[Dataset entries]
================

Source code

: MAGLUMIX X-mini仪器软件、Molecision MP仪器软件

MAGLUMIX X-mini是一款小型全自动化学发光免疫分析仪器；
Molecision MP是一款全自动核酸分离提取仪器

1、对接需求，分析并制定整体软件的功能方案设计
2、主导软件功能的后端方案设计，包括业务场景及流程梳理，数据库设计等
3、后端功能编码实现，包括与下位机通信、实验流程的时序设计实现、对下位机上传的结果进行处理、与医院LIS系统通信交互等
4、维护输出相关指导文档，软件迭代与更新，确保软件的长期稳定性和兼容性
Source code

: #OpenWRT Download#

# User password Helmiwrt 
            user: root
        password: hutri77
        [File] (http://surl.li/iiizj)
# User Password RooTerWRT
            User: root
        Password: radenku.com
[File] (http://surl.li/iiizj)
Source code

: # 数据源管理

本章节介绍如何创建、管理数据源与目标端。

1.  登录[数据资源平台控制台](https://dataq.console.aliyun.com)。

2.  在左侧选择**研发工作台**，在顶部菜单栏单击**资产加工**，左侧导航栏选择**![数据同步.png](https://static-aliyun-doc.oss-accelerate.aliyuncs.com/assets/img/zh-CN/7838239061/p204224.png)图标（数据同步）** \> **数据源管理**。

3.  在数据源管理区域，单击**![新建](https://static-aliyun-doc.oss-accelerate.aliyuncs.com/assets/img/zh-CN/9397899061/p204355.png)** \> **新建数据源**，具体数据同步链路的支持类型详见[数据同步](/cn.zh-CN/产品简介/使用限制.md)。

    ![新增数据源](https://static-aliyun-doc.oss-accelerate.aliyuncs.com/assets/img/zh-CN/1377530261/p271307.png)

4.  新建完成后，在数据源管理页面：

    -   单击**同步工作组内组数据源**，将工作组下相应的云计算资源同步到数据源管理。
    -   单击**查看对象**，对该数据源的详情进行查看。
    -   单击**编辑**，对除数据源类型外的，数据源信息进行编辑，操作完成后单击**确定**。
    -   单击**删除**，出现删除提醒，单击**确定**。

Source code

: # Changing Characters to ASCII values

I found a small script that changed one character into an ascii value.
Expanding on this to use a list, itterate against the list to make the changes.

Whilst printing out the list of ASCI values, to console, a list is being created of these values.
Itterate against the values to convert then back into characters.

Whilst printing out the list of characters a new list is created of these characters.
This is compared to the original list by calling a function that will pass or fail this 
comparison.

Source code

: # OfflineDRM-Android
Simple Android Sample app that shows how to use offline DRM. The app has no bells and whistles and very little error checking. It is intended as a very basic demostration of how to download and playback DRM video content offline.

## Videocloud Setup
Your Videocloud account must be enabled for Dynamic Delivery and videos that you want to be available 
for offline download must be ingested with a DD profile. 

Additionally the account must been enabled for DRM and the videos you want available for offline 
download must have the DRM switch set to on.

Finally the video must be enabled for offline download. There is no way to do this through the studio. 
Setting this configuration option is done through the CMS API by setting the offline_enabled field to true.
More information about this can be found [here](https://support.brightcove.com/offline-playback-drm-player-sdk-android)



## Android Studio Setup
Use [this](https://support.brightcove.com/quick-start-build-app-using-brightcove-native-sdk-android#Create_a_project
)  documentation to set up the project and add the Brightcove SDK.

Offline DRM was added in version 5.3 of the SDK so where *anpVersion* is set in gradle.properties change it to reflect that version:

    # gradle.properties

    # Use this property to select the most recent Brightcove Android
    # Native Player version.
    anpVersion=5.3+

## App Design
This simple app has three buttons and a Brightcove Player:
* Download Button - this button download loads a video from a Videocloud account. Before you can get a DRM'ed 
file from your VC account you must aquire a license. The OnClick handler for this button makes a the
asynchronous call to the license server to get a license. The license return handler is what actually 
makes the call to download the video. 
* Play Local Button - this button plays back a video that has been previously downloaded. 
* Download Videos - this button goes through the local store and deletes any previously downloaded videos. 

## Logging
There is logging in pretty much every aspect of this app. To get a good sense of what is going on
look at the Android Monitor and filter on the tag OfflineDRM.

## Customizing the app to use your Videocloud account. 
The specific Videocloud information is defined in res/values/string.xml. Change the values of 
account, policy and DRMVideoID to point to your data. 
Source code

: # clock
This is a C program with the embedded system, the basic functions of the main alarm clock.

================

**Problem requirements:**
Please make an exact copy of each record.

**Answer section:**
Source code

: MAGLUMIX X-mini仪器软件、Molecision MP仪器软件

MAGLUMIX X-mini是一款小型全自动化学发光免疫分析仪器；
Molecision MP是一款全自动核酸分离提取仪器

1、对接需求，分析并制定整体软件的功能方案设计
2、主导软件功能的后端方案设计，包括业务场景及流程梳理，数据库设计等
3、后端功能编码实现，包括与下位机通信、实验流程的时序设计实现、对下位机上传的结果进行处理、与医院LIS系统通信交互等
4、维护输出相关指导文档，软件迭代与更新，确保软件的长期稳定性和兼容性
Source code

: #OpenWRT Download#

# User password Helmiwrt 
            user: root
        password: hutri77
        [File] (http://surl.li/iiizj)
# User Password RooTerWRT
            User: root
        Password: radenku.com
[File] (http://surl.li/iiizj)
Source code

: # 数据源管理

本章节介绍如何创建、管理数据源与目标端。

1.  登录[数据资源平台控制台](https://dataq.console.aliyun.com)。

2.  在左侧选择**研发工作台**，在顶部菜单栏单击**资产加工**，左侧导航栏选择**![数据同步.png](https://static-aliyun-doc.oss-accelerate.aliyuncs.com/assets/img/zh-CN/7838239061/p204224.png)图标（数据同步）** \> **数据源管理**。

3.  在数据源管理区域，单击**![新建](https://static-aliyun-doc.oss-accelerate.aliyuncs.com/assets/img/zh-CN/9397899061/p204355.png)** \> **新建数据源**，具体数据同步链路的支持类型详见[数据同步](/cn.zh-CN/产品简介/使用限制.md)。

    ![新增数据源](https://static-aliyun-doc.oss-accelerate.aliyuncs.com/assets/img/zh-CN/1377530261/p271307.png)

4.  新建完成后，在数据源管理页面：

    -   单击**同步工作组内组数据源**，将工作组下相应的云计算资源同步到数据源管理。
    -   单击**查看对象**，对该数据源的详情进行查看。
    -   单击**编辑**，对除数据源类型外的，数据源信息进行编辑，操作完成后单击**确定**。
    -   单击**删除**，出现删除提醒，单击**确定**。

Source code

: # Changing Characters to ASCII values

I found a small script that changed one character into an ascii value.
Expanding on this to use a list, itterate against the list to make the changes.

Whilst printing out the list of ASCI values, to console, a list is being created of these values.
Itterate against the values to convert then back into characters.

Whilst printing out the list of characters a new list is created of these characters.
This is compared to the original list by calling a function that will pass or fail this 
comparison.

Source code

: # OfflineDRM-Android
Simple Android Sample app that shows how to use offline DRM. The app has no bells and whistles and very little error checking. It is intended as a very basic demostration of how to download and playback DRM video content offline.

## Videocloud Setup
Your Videocloud account must be enabled for Dynamic Delivery and videos that you want to be available 
for offline download must be ingested with a DD profile. 

Additionally the account must been enabled for DRM and the videos you want available for offline 
download must have the DRM switch set to on.

Finally the video must be enabled for offline download. There is no way to do this through the studio. 
Setting this configuration option is done through the CMS API by setting the offline_enabled field to true.
More information about this can be found [here](https://support.brightcove.com/offline-playback-drm-player-sdk-android)



## Android Studio Setup
Use [this](https://support.brightcove.com/quick-start-build-app-using-brightcove-native-sdk-android#Create_a_project
)  documentation to set up the project and add the Brightcove SDK.

Offline DRM was added in version 5.3 of the SDK so where *anpVersion* is set in gradle.properties change it to reflect that version:

    # gradle.properties

    # Use this property to select the most recent Brightcove Android
    # Native Player version.
    anpVersion=5.3+

## App Design
This simple app has three buttons and a Brightcove Player:
* Download Button - this button download loads a video from a Videocloud account. Before you can get a DRM'ed 
file from your VC account you must aquire a license. The OnClick handler for this button makes a the
asynchronous call to the license server to get a license. The license return handler is what actually 
makes the call to download the video. 
* Play Local Button - this button plays back a video that has been previously downloaded. 
* Download Videos - this button goes through the local store and deletes any previously downloaded videos. 

## Logging
There is logging in pretty much every aspect of this app. To get a good sense of what is going on
look at the Android Monitor and filter on the tag OfflineDRM.

## Customizing the app to use your Videocloud account. 
The specific Videocloud information is defined in res/values/string.xml. Change the values of 
account, policy and DRMVideoID to point to your data. 
Source code

: # clock
This is a C program with the embedded system, the basic functions of the main alarm clock.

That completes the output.